A change in market conditions often can make itself evident in physical market spreads, where barges or pipeline quantities of physical product are traded as a differential to the CME diesel price. But there are no signs yet from the physical market that diesel markets are tightening as a result of the new policies impacting Russian diesel, even as the country’s officials said last week they would be cutting their output 5%.
For example, the price of physical diesel traded in New York Harbor, according to DTN Energy, was 3 cents a gallon over the CME price on Feb. 2. On Monday, it came in at 75 basis points less than the CME price, a sign of a softening market and certainly not one being hit by a tightening world market as a result of the EU policies.
However, there has been an upward trend overall in oil. Brent, the world’s crude benchmark, has moved up from a level near $80 a barrel Feb. 3 to close Monday at about $86.60. But in post-close trading Monday, the market was hit with news that the Biden administration will look to sell further crude out of the U.S. Strategic Petroleum Reserve.
The administration has already sold about 180 million barrels of oil from the SPR in reaction to higher prices and lower Russia supplies. Those sales have stopped.

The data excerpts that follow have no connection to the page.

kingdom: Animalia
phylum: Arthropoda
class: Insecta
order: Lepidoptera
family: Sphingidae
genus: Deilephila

However, previously approved legislation that mandated sales from the SPR as a way to raise revenue from the federal government, passed before the Russian invasion, requires sales of an additional 26 million barrels, according to a report published post-close by Bloomberg. The sales will take place between April and June, Bloomberg said.
Following the release of that report, crude fell as much as 1%, Bloomberg said.